### EXERCISE DIRECTIONS
Every line below that carries the word "fields" needs to be copied.

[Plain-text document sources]
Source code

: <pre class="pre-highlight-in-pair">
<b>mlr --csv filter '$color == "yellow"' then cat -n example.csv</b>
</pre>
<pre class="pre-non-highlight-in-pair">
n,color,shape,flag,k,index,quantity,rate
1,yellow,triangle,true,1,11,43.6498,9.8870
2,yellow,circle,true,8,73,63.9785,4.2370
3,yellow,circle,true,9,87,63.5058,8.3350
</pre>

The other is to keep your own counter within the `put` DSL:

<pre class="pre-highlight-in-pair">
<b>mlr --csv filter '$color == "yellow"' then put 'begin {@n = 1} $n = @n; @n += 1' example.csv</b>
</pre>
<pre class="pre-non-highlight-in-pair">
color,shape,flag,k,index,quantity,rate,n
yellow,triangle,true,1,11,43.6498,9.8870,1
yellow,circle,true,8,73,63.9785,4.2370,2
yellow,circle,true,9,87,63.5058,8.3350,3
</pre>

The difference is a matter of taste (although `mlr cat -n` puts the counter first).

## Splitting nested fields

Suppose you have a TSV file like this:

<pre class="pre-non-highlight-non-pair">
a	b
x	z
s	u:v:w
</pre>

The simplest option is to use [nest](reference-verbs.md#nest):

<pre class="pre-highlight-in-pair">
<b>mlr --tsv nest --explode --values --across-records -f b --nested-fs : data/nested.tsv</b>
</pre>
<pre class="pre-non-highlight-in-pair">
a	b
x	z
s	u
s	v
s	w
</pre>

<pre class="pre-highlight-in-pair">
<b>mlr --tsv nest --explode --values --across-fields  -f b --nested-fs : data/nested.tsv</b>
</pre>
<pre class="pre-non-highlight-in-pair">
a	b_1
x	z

### ANSWER TO THIS PROBLEM
## Splitting nested fields
<b>mlr --tsv nest --explode --values --across-fields  -f b --nested-fs : data/nested.tsv</b>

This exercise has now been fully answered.